Nevertheless, the tower management committee were no longer sympathetic to Bantock’s cause and after the resignation of Mr de Ybarrondo, who had been such a strong supporter of the orchestral concerts, his good work came to an end. The players, who had served Bantock so well, presented him with a silver cigar case and a silver-mounted, ivory baton on his departure at the close of the 1900-1901 season. Many of these musicians were soon to depart too, as the orchestra was reduced to the size of a small dance band once again which continued until the magnificent tower was pulled down in 1918.
The fact that Bantock had managed to achieve so much at New Brighton in only three years, and at a price that visitors could afford, is remarkable. A sixpenny admission ticket to the tower grounds included admission to the gallery. Those paying a further sixpence could reserve a seat and half a guinea could buy a season ticket for a series of eighteen Sunday concerts.

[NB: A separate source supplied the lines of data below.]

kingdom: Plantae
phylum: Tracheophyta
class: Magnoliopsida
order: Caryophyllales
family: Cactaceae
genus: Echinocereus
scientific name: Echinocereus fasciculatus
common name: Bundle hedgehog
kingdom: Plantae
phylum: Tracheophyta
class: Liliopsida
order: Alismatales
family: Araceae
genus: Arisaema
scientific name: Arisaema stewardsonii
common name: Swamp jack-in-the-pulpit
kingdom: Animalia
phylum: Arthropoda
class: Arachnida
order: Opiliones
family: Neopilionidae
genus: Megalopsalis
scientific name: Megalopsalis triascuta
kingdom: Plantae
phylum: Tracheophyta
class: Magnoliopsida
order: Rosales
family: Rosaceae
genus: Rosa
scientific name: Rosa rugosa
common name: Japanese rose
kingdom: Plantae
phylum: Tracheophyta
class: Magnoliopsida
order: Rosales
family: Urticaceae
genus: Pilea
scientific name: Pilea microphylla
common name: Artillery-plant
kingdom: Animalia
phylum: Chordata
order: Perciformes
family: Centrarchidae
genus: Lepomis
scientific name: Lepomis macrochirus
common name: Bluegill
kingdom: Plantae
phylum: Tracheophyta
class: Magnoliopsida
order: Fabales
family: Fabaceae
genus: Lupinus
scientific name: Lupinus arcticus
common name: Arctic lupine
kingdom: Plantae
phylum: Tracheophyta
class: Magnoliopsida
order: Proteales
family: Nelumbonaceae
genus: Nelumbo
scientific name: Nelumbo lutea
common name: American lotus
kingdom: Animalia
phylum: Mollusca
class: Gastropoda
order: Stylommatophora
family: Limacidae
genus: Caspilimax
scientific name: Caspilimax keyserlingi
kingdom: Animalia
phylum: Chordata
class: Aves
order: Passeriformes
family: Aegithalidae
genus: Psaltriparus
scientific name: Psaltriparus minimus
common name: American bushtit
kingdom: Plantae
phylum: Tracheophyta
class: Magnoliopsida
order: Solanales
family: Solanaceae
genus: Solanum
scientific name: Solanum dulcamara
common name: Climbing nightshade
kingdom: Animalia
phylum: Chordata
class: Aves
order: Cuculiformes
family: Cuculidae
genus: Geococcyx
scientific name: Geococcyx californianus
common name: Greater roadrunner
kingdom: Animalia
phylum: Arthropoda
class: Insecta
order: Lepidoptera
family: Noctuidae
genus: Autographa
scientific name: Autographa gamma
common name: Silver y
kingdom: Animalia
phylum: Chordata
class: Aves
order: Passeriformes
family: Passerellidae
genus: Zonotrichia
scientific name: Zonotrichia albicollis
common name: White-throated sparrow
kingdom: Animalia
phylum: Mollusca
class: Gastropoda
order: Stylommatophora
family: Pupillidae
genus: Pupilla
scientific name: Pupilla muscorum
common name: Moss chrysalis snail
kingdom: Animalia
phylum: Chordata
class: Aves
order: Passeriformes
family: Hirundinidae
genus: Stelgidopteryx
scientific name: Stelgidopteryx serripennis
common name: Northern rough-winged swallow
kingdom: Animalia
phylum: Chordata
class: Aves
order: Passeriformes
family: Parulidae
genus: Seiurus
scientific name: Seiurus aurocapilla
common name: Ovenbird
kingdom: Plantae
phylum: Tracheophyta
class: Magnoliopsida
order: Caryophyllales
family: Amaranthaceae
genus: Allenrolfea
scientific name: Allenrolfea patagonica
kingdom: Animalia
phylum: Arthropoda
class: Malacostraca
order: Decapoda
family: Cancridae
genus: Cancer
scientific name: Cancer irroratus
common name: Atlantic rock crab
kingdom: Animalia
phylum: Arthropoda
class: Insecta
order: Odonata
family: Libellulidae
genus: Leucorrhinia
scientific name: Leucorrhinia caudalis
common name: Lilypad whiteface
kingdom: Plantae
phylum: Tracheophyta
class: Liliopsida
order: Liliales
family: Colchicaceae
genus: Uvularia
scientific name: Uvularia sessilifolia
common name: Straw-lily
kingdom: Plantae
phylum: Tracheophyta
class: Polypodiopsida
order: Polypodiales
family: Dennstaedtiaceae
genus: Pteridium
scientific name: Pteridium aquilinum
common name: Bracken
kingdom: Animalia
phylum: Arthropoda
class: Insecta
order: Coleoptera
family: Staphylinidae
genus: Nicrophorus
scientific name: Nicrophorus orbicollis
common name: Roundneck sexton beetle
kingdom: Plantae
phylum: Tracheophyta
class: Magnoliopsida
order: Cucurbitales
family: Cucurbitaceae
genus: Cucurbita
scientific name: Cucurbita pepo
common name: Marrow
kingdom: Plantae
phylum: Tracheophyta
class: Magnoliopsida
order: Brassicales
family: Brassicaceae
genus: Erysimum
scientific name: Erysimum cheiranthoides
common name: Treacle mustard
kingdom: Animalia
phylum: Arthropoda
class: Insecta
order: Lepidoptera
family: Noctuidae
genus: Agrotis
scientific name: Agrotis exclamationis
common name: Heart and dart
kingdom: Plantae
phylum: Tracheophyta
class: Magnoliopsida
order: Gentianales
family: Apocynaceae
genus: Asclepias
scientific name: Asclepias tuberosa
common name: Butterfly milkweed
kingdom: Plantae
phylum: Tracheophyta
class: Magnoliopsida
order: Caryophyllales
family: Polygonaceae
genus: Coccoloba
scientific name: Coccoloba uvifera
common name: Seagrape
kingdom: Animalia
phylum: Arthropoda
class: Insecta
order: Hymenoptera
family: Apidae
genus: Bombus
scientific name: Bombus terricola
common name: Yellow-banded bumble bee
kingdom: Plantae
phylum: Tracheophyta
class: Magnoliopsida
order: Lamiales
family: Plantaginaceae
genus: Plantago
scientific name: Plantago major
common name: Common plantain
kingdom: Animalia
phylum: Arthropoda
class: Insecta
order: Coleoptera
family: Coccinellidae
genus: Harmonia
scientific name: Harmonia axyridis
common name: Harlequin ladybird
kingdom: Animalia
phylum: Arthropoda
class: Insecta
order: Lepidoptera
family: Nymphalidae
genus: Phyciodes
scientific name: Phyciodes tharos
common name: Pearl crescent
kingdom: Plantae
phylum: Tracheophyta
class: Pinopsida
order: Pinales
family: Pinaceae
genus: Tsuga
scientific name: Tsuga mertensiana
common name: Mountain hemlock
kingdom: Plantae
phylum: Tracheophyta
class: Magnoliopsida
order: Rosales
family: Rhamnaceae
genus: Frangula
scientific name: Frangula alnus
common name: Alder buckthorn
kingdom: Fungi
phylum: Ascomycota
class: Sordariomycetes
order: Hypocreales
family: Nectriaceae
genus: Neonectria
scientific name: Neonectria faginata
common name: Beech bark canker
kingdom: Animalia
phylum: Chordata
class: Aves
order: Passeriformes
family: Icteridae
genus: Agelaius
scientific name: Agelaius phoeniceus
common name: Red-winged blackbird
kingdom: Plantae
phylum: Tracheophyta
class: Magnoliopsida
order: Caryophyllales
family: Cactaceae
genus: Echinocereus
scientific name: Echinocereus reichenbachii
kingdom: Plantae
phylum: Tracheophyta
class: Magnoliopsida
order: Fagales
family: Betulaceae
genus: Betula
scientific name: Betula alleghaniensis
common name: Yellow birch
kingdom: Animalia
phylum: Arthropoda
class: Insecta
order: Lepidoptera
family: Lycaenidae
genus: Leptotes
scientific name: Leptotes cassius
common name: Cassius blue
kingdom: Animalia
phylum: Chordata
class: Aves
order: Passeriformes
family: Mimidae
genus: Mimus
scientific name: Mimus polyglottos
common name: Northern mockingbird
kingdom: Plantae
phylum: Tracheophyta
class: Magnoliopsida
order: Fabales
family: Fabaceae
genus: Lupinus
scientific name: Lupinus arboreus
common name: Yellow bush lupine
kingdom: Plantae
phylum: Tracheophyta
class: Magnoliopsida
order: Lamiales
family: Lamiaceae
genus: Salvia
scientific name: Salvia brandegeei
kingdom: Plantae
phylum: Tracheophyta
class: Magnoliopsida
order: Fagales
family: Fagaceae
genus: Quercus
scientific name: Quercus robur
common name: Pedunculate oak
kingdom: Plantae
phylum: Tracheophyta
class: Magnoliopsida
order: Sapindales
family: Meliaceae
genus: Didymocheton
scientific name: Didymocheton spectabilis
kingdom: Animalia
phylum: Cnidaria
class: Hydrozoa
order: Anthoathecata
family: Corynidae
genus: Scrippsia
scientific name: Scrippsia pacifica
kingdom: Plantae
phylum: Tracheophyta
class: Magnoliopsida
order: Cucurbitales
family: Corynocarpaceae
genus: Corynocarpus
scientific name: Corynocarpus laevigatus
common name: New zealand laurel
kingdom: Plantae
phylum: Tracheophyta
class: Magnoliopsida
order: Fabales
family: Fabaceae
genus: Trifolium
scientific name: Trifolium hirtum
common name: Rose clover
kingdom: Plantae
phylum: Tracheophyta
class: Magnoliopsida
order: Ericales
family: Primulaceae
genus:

Although Bantock had, to some extent, realized his vision for British music, there was to be no lasting effect at New Brighton. His subsequent work at the Birmingham School of Music and as occupant of the Chair of Music at Birmingham University (1908, in succession to Elgar) however, was to have far-reaching effects on Musical Britain in the twentieth century.
Contributions to music at New Brighton continued in various forms after Bantock’s exit but none measured up to his monumental effort. However, one contribution worthy of mention is that of John Blamphin who directed a small ensemble at the Kursaal on the pier. It was here that the Goossens brothers - Adolphe (horn), Eugene (violin), and Leon (oboe) - first performed as members of the band and introduced works to the programmes which raised the tone of the pier concerts in the early 1900s.
John Blamphin eventually became the New York passenger agent for Cunard White Star rather than a musician but two of the Goossens brothers, Eugene and Leon were later to distinguish themselves in the world of music. Their brother Adolphe lost his life in the First World War.